• _取り組む課題_
1. 『LOOPER ルーパー』の感想文のうち、「あんまり期待してなかったんで」から始まり「ところどころの笑いポイントも好き。」で終わる部分を、「空飛ぶバイク」を「空飛ぶ車」に変更して書き直してください。
2. 『LOOPER ルーパー』の感想文について、次の問いに答えてください。
(a) 上映時間は何分と記されていますか。
(b) 監督は誰ですか。
(c) 鑑賞後の感じが近いとして挙げられている映画は何ですか。
3. 『LOOPER ルーパー』の感想文を、最後の文の後から続けて書いてください。

• _読解本文_

2013年1月17日木曜日

LOOPER ルーパー(118分)

監督:ライアン・ジョンソン
原題:Looper
30年後、ぼくらはどんな髪型になっているんだろう

あんまり期待してなかったんですが、サービス精神てんこもりな映画で面白かったです!さとうきび畑に行ってからの展開の変化が神がかっててて、「こ・これは、最後に宇宙人が出てくるんじゃ!?」と期待しちゃいました。「映画見たー!」っていう至福感を味わえました。(最近だと”SUPER8”を見た鑑賞後感に近い感じ)
2040年代のディストピアっぷりに途中までは「ダセー!」ってしらけてたのに、最後にはすっかりお気に入りに。
おねーちゃんのいるクラブのさびれっぷりとか、あんまりトキメキを感じない空飛ぶバイクとか、中途半端な超人類とか、キマってんだがキマってないんだかいまいち不明のドラッグとか。「ユートピアだろうがディストピアだろうが、未来ってそんなにキラキラしてないんだよ」っていう退廃感が個人的にツボでした。
ところどころの笑いポイントも好き。

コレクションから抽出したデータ

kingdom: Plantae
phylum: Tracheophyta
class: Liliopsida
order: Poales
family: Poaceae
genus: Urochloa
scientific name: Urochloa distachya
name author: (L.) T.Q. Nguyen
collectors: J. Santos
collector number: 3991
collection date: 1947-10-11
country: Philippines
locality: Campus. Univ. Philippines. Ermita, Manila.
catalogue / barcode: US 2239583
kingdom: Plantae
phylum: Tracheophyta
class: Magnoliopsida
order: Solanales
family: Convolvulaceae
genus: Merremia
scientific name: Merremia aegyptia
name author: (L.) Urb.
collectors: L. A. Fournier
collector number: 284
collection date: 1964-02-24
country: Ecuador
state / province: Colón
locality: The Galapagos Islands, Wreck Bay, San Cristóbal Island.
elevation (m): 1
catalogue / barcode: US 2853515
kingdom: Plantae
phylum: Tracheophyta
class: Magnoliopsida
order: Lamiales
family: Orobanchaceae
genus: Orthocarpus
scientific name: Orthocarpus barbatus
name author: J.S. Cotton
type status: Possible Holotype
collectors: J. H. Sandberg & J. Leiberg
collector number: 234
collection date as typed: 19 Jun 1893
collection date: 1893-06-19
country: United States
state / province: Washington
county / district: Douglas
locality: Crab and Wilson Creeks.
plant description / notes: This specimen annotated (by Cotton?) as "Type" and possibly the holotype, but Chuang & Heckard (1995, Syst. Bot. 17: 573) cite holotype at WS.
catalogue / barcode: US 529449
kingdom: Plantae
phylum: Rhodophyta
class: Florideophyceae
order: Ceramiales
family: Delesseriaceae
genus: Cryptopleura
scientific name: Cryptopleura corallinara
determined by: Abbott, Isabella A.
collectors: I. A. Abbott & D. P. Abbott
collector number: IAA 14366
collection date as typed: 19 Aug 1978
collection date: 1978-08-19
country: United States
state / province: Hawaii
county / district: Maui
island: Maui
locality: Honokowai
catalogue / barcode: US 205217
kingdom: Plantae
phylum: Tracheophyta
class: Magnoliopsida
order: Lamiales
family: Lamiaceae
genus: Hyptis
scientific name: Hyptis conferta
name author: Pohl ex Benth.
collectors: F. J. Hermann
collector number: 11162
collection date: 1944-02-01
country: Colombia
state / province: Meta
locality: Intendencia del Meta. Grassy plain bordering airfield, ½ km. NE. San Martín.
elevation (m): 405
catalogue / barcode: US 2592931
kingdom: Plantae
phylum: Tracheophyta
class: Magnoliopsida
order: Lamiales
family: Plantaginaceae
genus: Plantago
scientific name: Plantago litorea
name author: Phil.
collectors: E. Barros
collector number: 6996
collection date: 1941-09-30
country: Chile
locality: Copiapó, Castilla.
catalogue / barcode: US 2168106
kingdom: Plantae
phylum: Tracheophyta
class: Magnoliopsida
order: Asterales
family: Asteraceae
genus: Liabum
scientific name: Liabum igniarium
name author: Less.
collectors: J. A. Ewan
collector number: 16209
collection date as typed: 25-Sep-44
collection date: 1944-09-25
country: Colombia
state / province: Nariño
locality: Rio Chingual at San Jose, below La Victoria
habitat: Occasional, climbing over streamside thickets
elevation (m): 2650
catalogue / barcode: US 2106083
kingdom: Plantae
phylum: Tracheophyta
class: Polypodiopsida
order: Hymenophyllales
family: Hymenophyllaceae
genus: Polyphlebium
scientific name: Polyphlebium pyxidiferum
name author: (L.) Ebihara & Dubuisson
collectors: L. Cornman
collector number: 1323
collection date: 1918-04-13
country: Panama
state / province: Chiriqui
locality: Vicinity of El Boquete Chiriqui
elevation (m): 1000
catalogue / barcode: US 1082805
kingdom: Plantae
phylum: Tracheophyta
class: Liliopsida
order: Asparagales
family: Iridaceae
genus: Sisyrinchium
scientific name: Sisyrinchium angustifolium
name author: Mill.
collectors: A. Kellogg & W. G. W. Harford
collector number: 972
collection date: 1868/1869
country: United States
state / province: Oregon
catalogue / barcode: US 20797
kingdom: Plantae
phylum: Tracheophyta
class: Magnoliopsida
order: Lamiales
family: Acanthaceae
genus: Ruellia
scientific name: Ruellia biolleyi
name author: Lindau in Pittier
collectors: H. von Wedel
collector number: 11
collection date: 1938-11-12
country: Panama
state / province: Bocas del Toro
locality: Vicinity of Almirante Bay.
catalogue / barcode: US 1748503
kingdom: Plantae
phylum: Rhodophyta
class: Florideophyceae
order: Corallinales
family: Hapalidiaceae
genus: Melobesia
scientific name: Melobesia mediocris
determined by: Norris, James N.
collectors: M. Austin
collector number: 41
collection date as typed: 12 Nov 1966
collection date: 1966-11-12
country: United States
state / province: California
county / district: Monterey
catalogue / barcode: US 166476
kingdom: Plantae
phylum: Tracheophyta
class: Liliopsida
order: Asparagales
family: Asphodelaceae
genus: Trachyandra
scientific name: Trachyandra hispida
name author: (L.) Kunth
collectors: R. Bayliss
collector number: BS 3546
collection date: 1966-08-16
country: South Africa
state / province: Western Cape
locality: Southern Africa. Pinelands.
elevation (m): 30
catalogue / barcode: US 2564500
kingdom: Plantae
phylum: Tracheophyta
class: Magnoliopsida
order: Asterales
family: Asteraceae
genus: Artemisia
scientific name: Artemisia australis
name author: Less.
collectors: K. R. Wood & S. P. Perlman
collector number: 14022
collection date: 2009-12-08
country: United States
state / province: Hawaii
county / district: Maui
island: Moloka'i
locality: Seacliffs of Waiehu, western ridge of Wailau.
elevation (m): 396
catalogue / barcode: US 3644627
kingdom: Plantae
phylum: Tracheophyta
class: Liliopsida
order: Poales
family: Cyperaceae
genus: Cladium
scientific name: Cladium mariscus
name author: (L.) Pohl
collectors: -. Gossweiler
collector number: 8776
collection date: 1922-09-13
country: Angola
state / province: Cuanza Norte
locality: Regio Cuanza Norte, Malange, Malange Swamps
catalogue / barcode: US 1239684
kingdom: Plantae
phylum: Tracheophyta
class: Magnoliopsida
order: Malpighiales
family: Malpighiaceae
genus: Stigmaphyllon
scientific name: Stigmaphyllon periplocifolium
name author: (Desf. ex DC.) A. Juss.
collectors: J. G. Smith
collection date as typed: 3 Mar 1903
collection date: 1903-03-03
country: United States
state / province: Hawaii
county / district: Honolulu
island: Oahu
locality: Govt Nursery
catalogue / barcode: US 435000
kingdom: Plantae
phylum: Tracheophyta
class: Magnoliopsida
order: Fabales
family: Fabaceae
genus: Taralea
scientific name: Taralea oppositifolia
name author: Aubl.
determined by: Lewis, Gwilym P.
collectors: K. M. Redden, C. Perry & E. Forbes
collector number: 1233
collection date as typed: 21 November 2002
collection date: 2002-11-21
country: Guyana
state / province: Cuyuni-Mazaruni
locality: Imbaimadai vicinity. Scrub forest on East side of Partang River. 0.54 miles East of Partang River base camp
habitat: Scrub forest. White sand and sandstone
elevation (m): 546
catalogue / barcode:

• _記述解答_
1.
あんまり期待してなかったんですが、サービス精神てんこもりな映画で面白かったです!さとうきび畑に行ってからの展開の変化が神がかっててて、「こ・これは、最後に宇宙人が出てくるんじゃ!?」と期待しちゃいました。「映画見たー!」っていう至福感を味わえました。(最近だと”SUPER8”を見た鑑賞後感に近い感じ)
2040年代のディストピアっぷりに途中までは「ダセー!」ってしらけてたのに、最後にはすっかりお気に入りに。
おねーちゃんのいるクラブのさびれっぷりとか、あんまりトキメキを感じない空飛ぶ車とか、中途半端な超人類とか、キマってんだがキマってないんだかいまいち不明のドラッグとか。「ユートピアだろうがディストピアだろうが、未来ってそんなにキラキラしてないんだよ」っていう退廃感が個人的にツボでした。
ところどころの笑いポイントも好き。

2.
(a) 118分
(b) ライアン・ジョンソン
(c) SUPER8

3.
まず、なんといっても、ジョセフゴードンレビットとブルースウィリスの臨界点に声出して笑っちゃいました!キアヌ・リーブスみたいな髪型になってきた10年後から生え際が急激に後退した20年後髪型は人の印象をかえるといいますが・・・笑いと説得力をもって2人を1人に統合しているのが感動的です。
「タイムトラベルのことなんて、どうでもいいんだ!」って、タイムトラベルの整合性という観客のツッコミどころをどっちらけにするブルースウィリスの啖呵にも笑った。
あと、自分の子が改造したかえるのおもちゃで男を呼びつけてSEXする母親もよい。超さりげないムラムラ描写からのSEX(映像大幅カット)に笑う。あれって、絶対に恋愛感情からではなく女側の性欲解消を目的としたSEXでしたよね。女性の性欲の軽い表出っぷりが、なんだか見てて気持ちがよかったですお!